Exercise directions:
Beginning with the first line below, output every record verbatim and leave out the images.

Saved entries:
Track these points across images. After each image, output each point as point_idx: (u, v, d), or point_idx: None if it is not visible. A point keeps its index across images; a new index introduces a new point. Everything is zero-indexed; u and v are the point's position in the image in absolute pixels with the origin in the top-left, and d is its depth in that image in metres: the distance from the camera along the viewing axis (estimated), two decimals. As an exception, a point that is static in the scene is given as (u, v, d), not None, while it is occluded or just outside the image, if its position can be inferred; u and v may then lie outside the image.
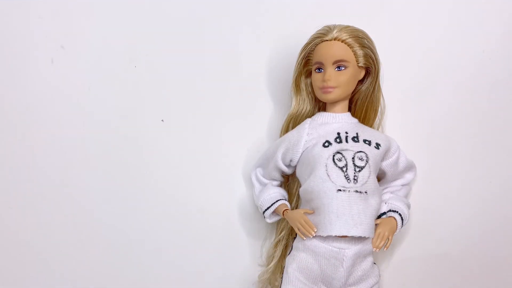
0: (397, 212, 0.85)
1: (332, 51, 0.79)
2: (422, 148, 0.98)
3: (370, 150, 0.81)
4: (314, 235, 0.78)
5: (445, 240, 1.03)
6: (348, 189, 0.77)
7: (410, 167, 0.91)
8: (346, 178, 0.78)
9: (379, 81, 0.86)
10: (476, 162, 1.01)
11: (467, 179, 1.01)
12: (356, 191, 0.77)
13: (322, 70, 0.81)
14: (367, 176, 0.79)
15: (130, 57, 0.87)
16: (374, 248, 0.80)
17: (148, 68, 0.88)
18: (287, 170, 0.87)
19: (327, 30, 0.80)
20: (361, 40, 0.80)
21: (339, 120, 0.84)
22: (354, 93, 0.87)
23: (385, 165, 0.86)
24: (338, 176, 0.78)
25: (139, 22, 0.87)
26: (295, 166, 0.86)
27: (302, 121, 0.87)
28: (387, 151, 0.85)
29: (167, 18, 0.88)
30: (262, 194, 0.88)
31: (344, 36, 0.79)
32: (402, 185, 0.91)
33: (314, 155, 0.80)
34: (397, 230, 0.84)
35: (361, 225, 0.76)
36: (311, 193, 0.79)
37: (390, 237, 0.82)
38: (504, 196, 1.03)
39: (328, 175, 0.78)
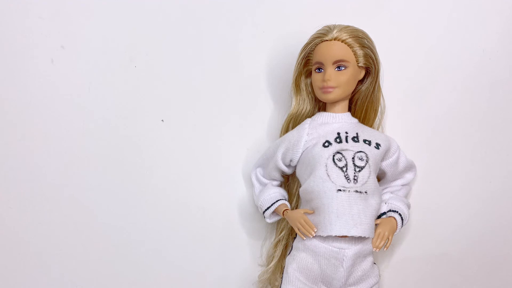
0: (397, 212, 0.85)
1: (332, 51, 0.79)
2: (422, 148, 0.98)
3: (370, 150, 0.81)
4: (314, 235, 0.78)
5: (445, 240, 1.03)
6: (348, 189, 0.77)
7: (410, 167, 0.91)
8: (346, 178, 0.78)
9: (379, 81, 0.86)
10: (476, 162, 1.01)
11: (467, 179, 1.01)
12: (356, 191, 0.77)
13: (322, 70, 0.81)
14: (367, 176, 0.79)
15: (130, 57, 0.87)
16: (374, 248, 0.80)
17: (148, 68, 0.88)
18: (287, 170, 0.87)
19: (327, 30, 0.80)
20: (361, 40, 0.80)
21: (339, 120, 0.84)
22: (354, 93, 0.87)
23: (385, 165, 0.87)
24: (338, 176, 0.78)
25: (139, 22, 0.87)
26: (295, 166, 0.86)
27: (302, 121, 0.87)
28: (387, 151, 0.85)
29: (167, 18, 0.88)
30: (262, 194, 0.88)
31: (344, 36, 0.79)
32: (402, 185, 0.91)
33: (314, 155, 0.80)
34: (397, 230, 0.84)
35: (361, 225, 0.76)
36: (311, 193, 0.79)
37: (390, 237, 0.81)
38: (504, 196, 1.03)
39: (328, 175, 0.78)
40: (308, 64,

Response for this exercise:
Track these points across images. After each image, output each point as point_idx: (u, v, d), or point_idx: None if it is not visible. A point keeps its index across images; a new index introduces a new point. Everything is zero-indexed; u and v are the point's position in the image in absolute pixels with the origin in the top-left, and d is its depth in that image in metres: the distance from the camera along the viewing axis (estimated), two decimals. As an exception, a point that is static in the scene is given as (u, v, d), not None, while it is occluded or just outside the image, if its position can be inferred; u and v may then lie outside the image.
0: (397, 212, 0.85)
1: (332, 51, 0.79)
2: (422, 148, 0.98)
3: (370, 150, 0.81)
4: (314, 235, 0.78)
5: (445, 240, 1.03)
6: (348, 189, 0.77)
7: (410, 167, 0.91)
8: (346, 178, 0.78)
9: (379, 81, 0.86)
10: (476, 162, 1.01)
11: (467, 179, 1.01)
12: (356, 191, 0.77)
13: (322, 70, 0.81)
14: (367, 176, 0.79)
15: (130, 57, 0.87)
16: (374, 248, 0.80)
17: (148, 68, 0.88)
18: (287, 170, 0.87)
19: (327, 30, 0.80)
20: (361, 40, 0.80)
21: (339, 120, 0.84)
22: (354, 93, 0.87)
23: (385, 165, 0.86)
24: (338, 176, 0.78)
25: (139, 22, 0.87)
26: (295, 166, 0.86)
27: (302, 121, 0.87)
28: (387, 151, 0.85)
29: (167, 18, 0.88)
30: (262, 194, 0.88)
31: (344, 36, 0.79)
32: (402, 185, 0.91)
33: (314, 155, 0.80)
34: (397, 230, 0.84)
35: (361, 225, 0.76)
36: (311, 193, 0.79)
37: (390, 237, 0.82)
38: (504, 196, 1.03)
39: (328, 175, 0.78)
0: (397, 212, 0.85)
1: (332, 51, 0.79)
2: (422, 148, 0.98)
3: (370, 150, 0.81)
4: (314, 235, 0.78)
5: (445, 240, 1.03)
6: (348, 189, 0.77)
7: (410, 167, 0.91)
8: (346, 178, 0.78)
9: (379, 81, 0.86)
10: (476, 162, 1.01)
11: (467, 179, 1.01)
12: (356, 191, 0.77)
13: (322, 70, 0.81)
14: (367, 176, 0.79)
15: (130, 57, 0.87)
16: (374, 248, 0.80)
17: (148, 68, 0.88)
18: (287, 170, 0.87)
19: (327, 30, 0.80)
20: (361, 40, 0.80)
21: (339, 120, 0.84)
22: (354, 93, 0.87)
23: (385, 165, 0.87)
24: (338, 176, 0.78)
25: (139, 22, 0.87)
26: (295, 166, 0.86)
27: (302, 121, 0.87)
28: (387, 151, 0.85)
29: (167, 18, 0.88)
30: (262, 194, 0.88)
31: (344, 36, 0.79)
32: (402, 185, 0.91)
33: (314, 155, 0.80)
34: (397, 230, 0.84)
35: (361, 225, 0.76)
36: (311, 193, 0.79)
37: (390, 237, 0.81)
38: (504, 196, 1.03)
39: (328, 175, 0.78)
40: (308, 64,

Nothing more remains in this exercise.